838.00/2618: Telegram

The High Commissioner in Haiti ( Russell ) to the Secretary of Stale

92. Department’s 59, December 4, 5 p.m., and 60, December 4, 8 p.m. The situation in Haiti is very serious. Had I not taken action I did [Page 191] yesterday the local situation would have gotten out of hand and there would have been serious loss of life among both Haitians and Americans. Prompt action on my part has had an excellent effect in quieting the situation here. I have spent practically 12 years in Haiti, during a period of which there was an uprising with five or six thousand men in the [several?] attacks on the city. I am consequently not carried away by any small demonstration and did not act in this particular case until the necessity warranted extreme measures.

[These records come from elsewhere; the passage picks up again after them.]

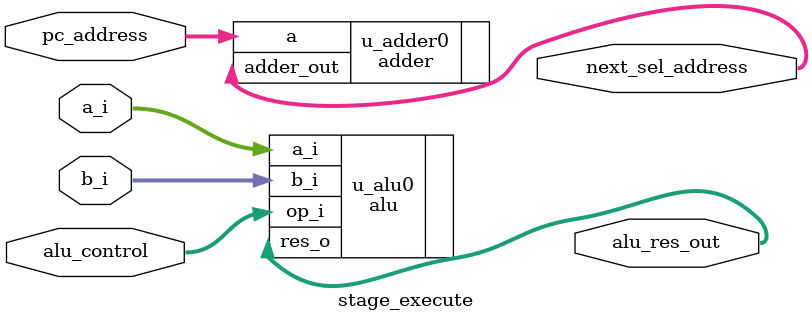
<source format=sv>
module stage_execute (
    input wire [31:0] a_i,
    input wire [31:0] b_i,
    input wire [ 3:0] alu_control,
    input wire [31:0] pc_address,

    output wire [31:0] alu_res_out,
    output wire [31:0] next_sel_address
);

  // ALU
  alu u_alu0 (
      .a_i  (a_i),
      .b_i  (b_i),
      .op_i (alu_control),
      .res_o(alu_res_out)
  );
  //adder
  adder u_adder0 (
      .a(pc_address),
      .adder_out(next_sel_address)
  );
endmodule


</source>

My request for a small reenforcement was for the purpose of stationing 50 men at ports where there are customhouses and hospitals and public offices all established pursuant to treaty obligations and under the direction of Americans who have their families with them. At Aux Cayes the present situation has this morning become grave. There are 25 Americans at Aux Cayes, 14 are women and children. Communication by telephone has just reached me that the situation there is rapidly getting out of hand. The brigade commander has sent planes to drop bombs in the harbor with the hope of overaweing the people but I have just received word that it has had only a momentary effect.

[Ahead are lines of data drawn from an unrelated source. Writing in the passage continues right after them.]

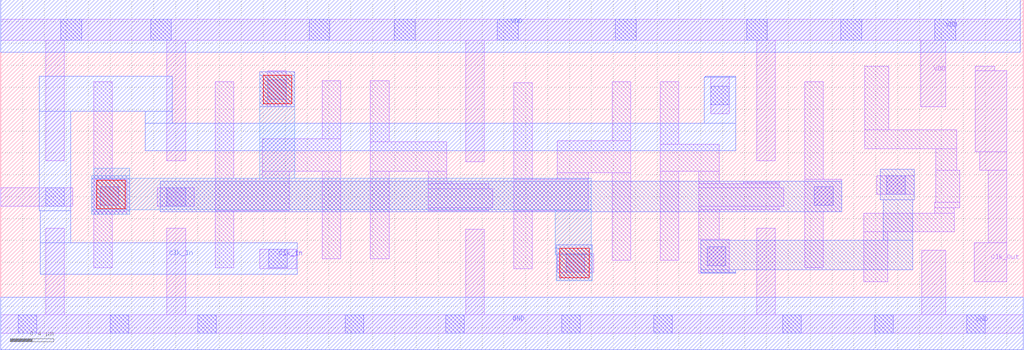
<source format=lef>
VERSION 5.7 ;
  NOWIREEXTENSIONATPIN ON ;
  DIVIDERCHAR "/" ;
  BUSBITCHARS "[]" ;
MACRO FD
  CLASS CORE ;
  FOREIGN FD ;
  ORIGIN 0.000 0.000 ;
  SIZE 9.350 BY 3.200 ;
  SITE unithddb1 ;
  PIN Clk_Out
    ANTENNADIFFAREA 0.318700 ;
    PORT
      LAYER li1 ;
        RECT 8.910 2.550 9.090 2.590 ;
        RECT 8.910 1.810 9.200 2.550 ;
        RECT 8.950 1.640 9.200 1.810 ;
        RECT 9.030 0.980 9.200 1.640 ;
        RECT 8.900 0.620 9.200 0.980 ;
    END
  END Clk_Out
  PIN GND
    ANTENNADIFFAREA 1.261200 ;
    PORT
      LAYER li1 ;
        RECT 0.410 0.320 0.580 1.110 ;
        RECT 1.520 0.320 1.690 1.110 ;
        RECT 4.250 0.320 4.420 1.100 ;
        RECT 6.910 0.320 7.080 1.110 ;
        RECT 8.420 0.320 8.640 0.910 ;
        RECT 0.000 0.150 9.350 0.320 ;
      LAYER mcon ;
        RECT 0.160 0.150 0.330 0.320 ;
        RECT 1.000 0.150 1.170 0.320 ;
        RECT 1.800 0.150 1.970 0.320 ;
        RECT 3.150 0.150 3.320 0.320 ;
        RECT 4.070 0.150 4.240 0.320 ;
        RECT 5.130 0.150 5.300 0.320 ;
        RECT 5.970 0.150 6.140 0.320 ;
        RECT 7.150 0.150 7.320 0.320 ;
        RECT 7.990 0.150 8.160 0.320 ;
        RECT 8.830 0.150 9.000 0.320 ;
      LAYER met1 ;
        RECT 0.000 0.000 9.350 0.480 ;
    END
  END GND
  PIN Clk_In
    ANTENNAGATEAREA 0.351000 ;
    PORT
      LAYER li1 ;
        RECT 6.490 2.160 6.660 2.500 ;
        RECT 0.000 1.310 0.660 1.480 ;
        RECT 2.370 0.740 2.700 0.920 ;
      LAYER mcon ;
        RECT 6.490 2.240 6.660 2.410 ;
        RECT 0.410 1.310 0.580 1.480 ;
        RECT 2.450 0.750 2.620 0.920 ;
      LAYER met1 ;
        RECT 0.350 2.180 1.570 2.500 ;
        RECT 6.440 2.490 6.720 2.500 ;
        RECT 0.350 1.270 0.640 2.180 ;
        RECT 1.320 2.070 1.570 2.180 ;
        RECT 6.430 2.070 6.720 2.490 ;
        RECT 1.320 1.820 6.720 2.070 ;
        RECT 0.360 0.980 0.640 1.270 ;
        RECT 0.360 0.690 2.710 0.980 ;
    END
  END Clk_In
  PIN VDD
    ANTENNADIFFAREA 1.829700 ;
    PORT
      LAYER li1 ;
        RECT 0.000 2.830 9.320 3.020 ;
        RECT 0.410 1.730 0.580 2.830 ;
        RECT 1.520 1.730 1.690 2.830 ;
        RECT 4.250 1.720 4.420 2.830 ;
        RECT 6.910 1.730 7.080 2.830 ;
        RECT 8.410 2.220 8.640 2.830 ;
      LAYER mcon ;
        RECT 0.550 2.830 0.740 3.020 ;
        RECT 1.370 2.830 1.560 3.020 ;
        RECT 2.820 2.830 3.010 3.020 ;
        RECT 3.600 2.830 3.790 3.020 ;
        RECT 4.540 2.830 4.730 3.020 ;
        RECT 5.620 2.830 5.810 3.020 ;
        RECT 6.820 2.830 7.010 3.020 ;
        RECT 7.680 2.830 7.870 3.020 ;
        RECT 8.540 2.830 8.730 3.020 ;
      LAYER met1 ;
        RECT 0.000 2.720 9.320 3.200 ;
    END
  END VDD
  OBS
      LAYER li1 ;
        RECT 0.850 1.560 1.020 2.450 ;
        RECT 1.960 1.570 2.130 2.450 ;
        RECT 2.440 2.220 2.610 2.550 ;
        RECT 2.940 1.930 3.110 2.460 ;
        RECT 2.390 1.630 3.110 1.930 ;
        RECT 2.390 1.570 2.640 1.630 ;
        RECT 0.850 1.260 1.150 1.560 ;
        RECT 1.430 1.310 1.770 1.480 ;
        RECT 1.960 1.270 2.640 1.570 ;
        RECT 0.850 0.750 1.020 1.260 ;
        RECT 1.960 0.750 2.130 1.270 ;
        RECT 2.940 0.830 3.110 1.630 ;
        RECT 3.380 1.900 3.550 2.460 ;
        RECT 3.380 1.630 4.080 1.900 ;
        RECT 3.380 0.830 3.550 1.630 ;
        RECT 3.910 1.540 4.080 1.630 ;
        RECT 4.690 1.560 4.860 2.440 ;
        RECT 5.590 1.910 5.760 2.450 ;
        RECT 5.090 1.620 5.760 1.910 ;
        RECT 5.090 1.560 5.370 1.620 ;
        RECT 3.910 1.520 4.120 1.540 ;
        RECT 3.910 1.470 4.460 1.520 ;
        RECT 3.910 1.300 4.500 1.470 ;
        RECT 3.910 1.270 4.460 1.300 ;
        RECT 4.690 1.270 5.370 1.560 ;
        RECT 4.690 0.740 4.860 1.270 ;
        RECT 5.090 0.710 5.420 0.880 ;
        RECT 5.590 0.820 5.760 1.620 ;
        RECT 6.030 1.880 6.200 2.450 ;
        RECT 6.030 1.630 6.570 1.880 ;
        RECT 6.030 0.820 6.200 1.630 ;
        RECT 6.380 1.520 6.570 1.630 ;
        RECT 7.350 1.560 7.520 2.450 ;
        RECT 7.900 2.010 8.120 2.590 ;
        RECT 7.900 1.840 8.740 2.010 ;
        RECT 8.550 1.640 8.740 1.840 ;
        RECT 6.790 1.520 7.120 1.530 ;
        RECT 6.380 1.480 7.120 1.520 ;
        RECT 6.380 1.310 7.160 1.480 ;
        RECT 6.380 1.280 7.120 1.310 ;
        RECT 6.380 1.010 6.570 1.280 ;
        RECT 7.350 1.260 7.690 1.560 ;
        RECT 8.010 1.420 8.350 1.590 ;
        RECT 8.550 1.350 8.770 1.640 ;
        RECT 8.540 1.300 8.770 1.350 ;
        RECT 6.380 0.700 6.660 1.010 ;
        RECT 7.350 0.750 7.520 1.260 ;
        RECT 8.540 1.250 8.720 1.300 ;
        RECT 7.890 1.080 8.720 1.250 ;
        RECT 7.890 0.620 8.110 1.080 ;
      LAYER mcon ;
        RECT 2.440 2.290 2.610 2.470 ;
        RECT 0.910 1.320 1.080 1.490 ;
        RECT 1.520 1.310 1.690 1.480 ;
        RECT 5.170 0.710 5.340 0.880 ;
        RECT 7.440 1.320 7.610 1.490 ;
        RECT 8.100 1.420 8.270 1.590 ;
        RECT 6.460 0.770 6.630 0.940 ;
      LAYER met1 ;
        RECT 2.370 2.220 2.690 2.540 ;
        RECT 0.830 1.240 1.180 1.590 ;
        RECT 1.460 1.260 7.690 1.540 ;
        RECT 8.040 1.370 8.350 1.650 ;
        RECT 8.070 1.000 8.340 1.370 ;
        RECT 5.080 0.630 5.410 0.960 ;
        RECT 6.400 0.730 8.340 1.000 ;
        RECT 6.400 0.710 6.720 0.730 ;
        RECT 6.410 0.700 6.720 0.710 ;
      LAYER via ;
        RECT 2.400 2.250 2.660 2.510 ;
        RECT 0.880 1.290 1.140 1.550 ;
        RECT 5.110 0.660 5.380 0.930 ;
      LAYER met2 ;
        RECT 0.850 1.590 1.180 1.660 ;
        RECT 0.830 1.570 1.180 1.590 ;
        RECT 2.370 1.570 2.690 2.510 ;
        RECT 0.830 1.280 5.400 1.570 ;
        RECT 0.830 1.240 1.180 1.280 ;
        RECT 5.070 0.930 5.400 1.280 ;
        RECT 5.070 0.870 5.410 0.930 ;
        RECT 5.080 0.630 5.410 0.870 ;
  END
END FD
END LIBRARY


</source>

The garde is [organized?] as a regiment of the brigade and only in certain specific instances will marines appear. The moral support of the marines and, where absolutely necessary, their physical support is essential to stiffen up the garde. Physical contacts and all arrests where possible are to be made by the garde backed up by the brigade. This, in order to maintain the prestige of the garde. Here at Port-au-Prince since the marines came on the scene the garde’s action has. been entirely different. The effective strength of the brigade here is such as not to permit of the distribution of the forces at the ports under present conditions. The brigade commander is however sending 40 marines to Aux Cayes by truck but it will take them at least 8 hours to make the journey. Conditions such as exist at Aux Cayes may at any moment break out at Jacmel, Miragoane, Gonaives or other ports. I am of the belief that with 50 men stationed at the ports, stiffening the garde, loss of life and property may be avoided. Otherwise it may become more grave with loss of life and business conditions paralyzed. All treaty organizations and National Bank of Haiti have joined in the [apparent omission].

In view of the above I have to again recommend that the request I made in my 89, December 3, 8 p.m., receive the Department’s immediate approval.